Именно эти свойства светского просвещения заставляют некоторых писателей

враждебно относиться ко всякому вмешательству государства в эту область. В

покровительстве, которое государство оказывает наукам и искусствам, они видят

положительный вред. На такую точку зрения становился Бокль в своем знаменитом

сочинении о Цивилизации в Англии. Подтверждением этого взгляда может до некоторой

степени служить английская история, которая действительно представляет самобытное

развитие просвещения помимо всякой правительственной деятельности, что не

мешало Англичанам сделаться одним из образованнейших народов мира.
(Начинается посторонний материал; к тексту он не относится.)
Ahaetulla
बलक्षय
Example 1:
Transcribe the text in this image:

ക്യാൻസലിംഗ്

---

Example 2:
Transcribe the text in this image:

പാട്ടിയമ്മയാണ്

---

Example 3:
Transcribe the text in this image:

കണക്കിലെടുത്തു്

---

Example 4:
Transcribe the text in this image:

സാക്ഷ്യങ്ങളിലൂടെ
Однако,

такое воззрение страдает значительною односторонностью. Там, где, как в Англии,

в общественной жизни господствует начало самодеятельности, на котором зиждется

не только светское просвещение, но и самый государственный быт, там между

обоими элементами само собой установляется необходимое согласие. Но при других

условиях отношения могут быть совершенно иные: иногда государство отстает

от требований просвещения, а иногда, наоборот, оно, с своими практическими

требованиями, стоит впереди. В первом случае происходит разлад, который в



конце концов может привести даже к переворотам; во втором случае государственная

власть стремится насаждать просвещение и таким образом поднять общество к

уровню своих требовании.

Лучшим примером политики последнего рода может служить Россия, где все

развитие просвещения происходило по инициативе правительства. Толчок был дан

могучим гением Петра, который вдвинул Россию в ряды европейских народов. Его

царствование составляет величайшую эпоху не только государственного, но и

общественного развития Русского народа. Его преемники продолжали его дело.
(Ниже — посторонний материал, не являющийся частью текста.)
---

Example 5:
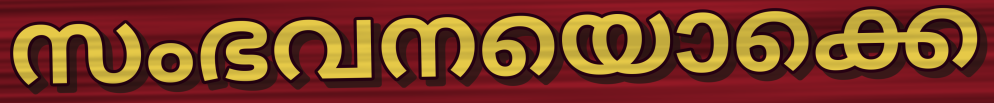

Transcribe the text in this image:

സംഭവനയൊക്കെ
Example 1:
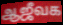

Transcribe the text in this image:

ஆஜீவக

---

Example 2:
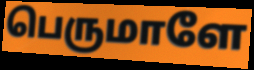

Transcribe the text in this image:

பெருமாளே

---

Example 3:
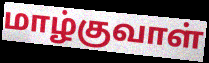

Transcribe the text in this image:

மாழ்குவாள்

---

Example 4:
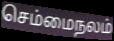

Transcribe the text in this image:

செம்மைநலம்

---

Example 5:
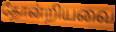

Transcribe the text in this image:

தோன்றியவை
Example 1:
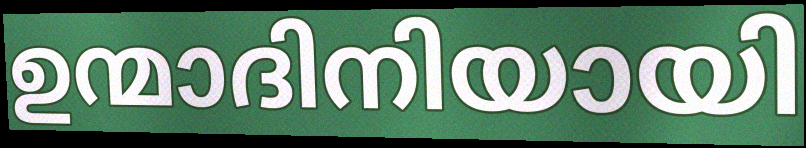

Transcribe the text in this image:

ഉന്മാദിനിയായി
Устроены были университеты, гимназии и разные другие высшие и средние учебные

заведения; молодых людей посылали учиться за границу; требование образования

сделалось условием для достижения высших чинов на службе. Монархи, проникнутые

уважением к просвещению, как Екатерина II и Александр?, требовали образования

и от окружающих. Идущее сверху направление постепенно распространялось и в

средних слоях, всюду пробуждая мысль и потребность учения. Восприимчивая русская

натура легко поддавалась этим требованиям и быстро усвоивала плоды просвещения,

сперва, как водится, с внешней их стороны, а затем, мало-помалу, с большею

основательноетью и глубиной. Возникла русская литература, свидетельствующая

о самостоятельном творчестве народного духа. Русская мысль стала проникать

во все области знания, всюду проявляя свои силы.
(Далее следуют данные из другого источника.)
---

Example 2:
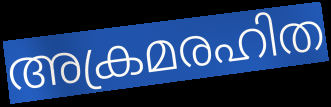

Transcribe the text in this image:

അക്രമരഹിത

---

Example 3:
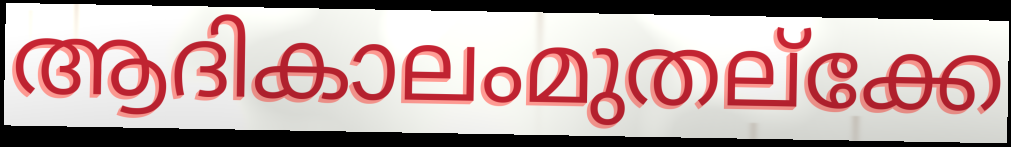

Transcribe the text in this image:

ആദികാലംമുതല്ക്കേ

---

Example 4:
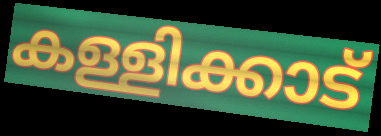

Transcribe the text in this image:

കള്ളിക്കാട്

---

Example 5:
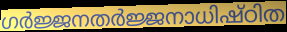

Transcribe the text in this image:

ഗർജ്ജനതർജ്ജനാധിഷ്ഠിത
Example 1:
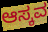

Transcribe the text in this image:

ಆಸ್ಕವ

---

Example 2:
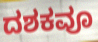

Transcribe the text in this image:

ದಶಕವೂ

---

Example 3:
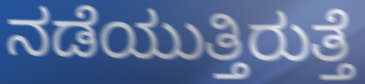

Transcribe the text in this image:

ನಡೆಯುತ್ತಿರುತ್ತೆ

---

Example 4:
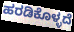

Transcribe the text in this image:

ಹರಡಿಕೊಳ್ಳದೆ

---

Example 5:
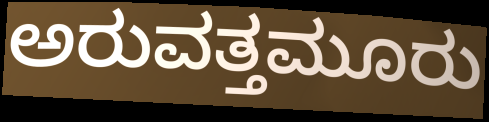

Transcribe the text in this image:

ಅರುವತ್ತಮೂರು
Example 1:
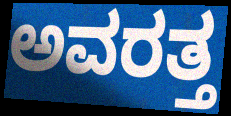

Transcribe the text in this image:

ಅವರತ್ತ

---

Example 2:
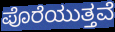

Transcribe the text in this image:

ಪೊರೆಯುತ್ತವೆ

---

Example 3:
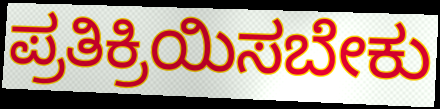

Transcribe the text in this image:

ಪ್ರತಿಕ್ರಿಯಿಸಬೇಕು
Но чем самостоятельнее становится мысль, тем более она ускользает от

внешнего руководства. Правительство может насаждать просвещение, но оно не

в силах его направлять. Скоро оказывается, что взлелеянный ребенок хочет мыслить

сам и не поддается указке. Чем настойчивее стремятся наложить на него руку,

тем более он возмущается против опеки. Тогда правительство объявляет направление

просвещения вредным и хочет ставить ему преграды. Оно установляет строгую

цензуру; нередко оно вступает в союз с церковью и старается светскую науку

подчинить религиозным началам. Такое реакционное движение проявлялось во многих

государствах Европы; но всюду оно имело результатом только полный неуспех.

Назидательный пример в этом отношении представляет Германия в первой

половине нынешнего столетия. Там великие войны освобождения произвели необыкновенное

возбуждение умов; и консерваторы и либералы с одинаким воодушевлением шли

на защиту отечества. Но после мира надежды либералов были обмануты; охранительная

политика Австрии получила полный перевес. При таких условиях, брожение, очевидно,

не могло скоро улечься. Начались волнения в университетах; газеты сделались

органами демократической пропаганды. Наконец, убийство Коцебу обнаружило всю

крайность обострившихся отношении. Тогда, по настоянию Австрии, приняты были

общие меры против печати и университетов. Но они возбудили только общее негодование.

всех мыслящих людей в Германии. Не только либеральные профессора, как Дальман,

но и строгие консерваторы, как Нибур, который был прусским посланником в Риме,

были возмущены. "Я не поклонник германских университетов", писал последний

Штейну в 1822 году; "я считаю их даже извращенными учреждениями; но такого

рода меры внушены скотскою ненавистью (von einem bestialen Hass) к науке и

просвещению и обращены столько же против В. Превосходительства и меня, сколько

против бедных студентов. Впрочем, я боюсь, что наше юношество находится на

плохом пути; но кто в этом виноват перед Богом? Каково это юношество было

в 1814 году, его можно было вести вперед к энтузиазму во имя всего истинного

и ко всякому славному подвигу. Теперь невежество есть рекомендация, а наука

повод к проскрипции"*(94). Результатом того, что Нибур называл скотскою ненавистью

к науке и просвещению, было то, что эти силы обратились против угнетающих

их правительств. Революционное движение 1848 года показало, насколько демократическая

пропаганда, которую думали подавить внешними мерами, успела укорениться в

умах. Она на первых порах все унесла перед собою и пала только вследствие

полной неприготовленности общества к действию.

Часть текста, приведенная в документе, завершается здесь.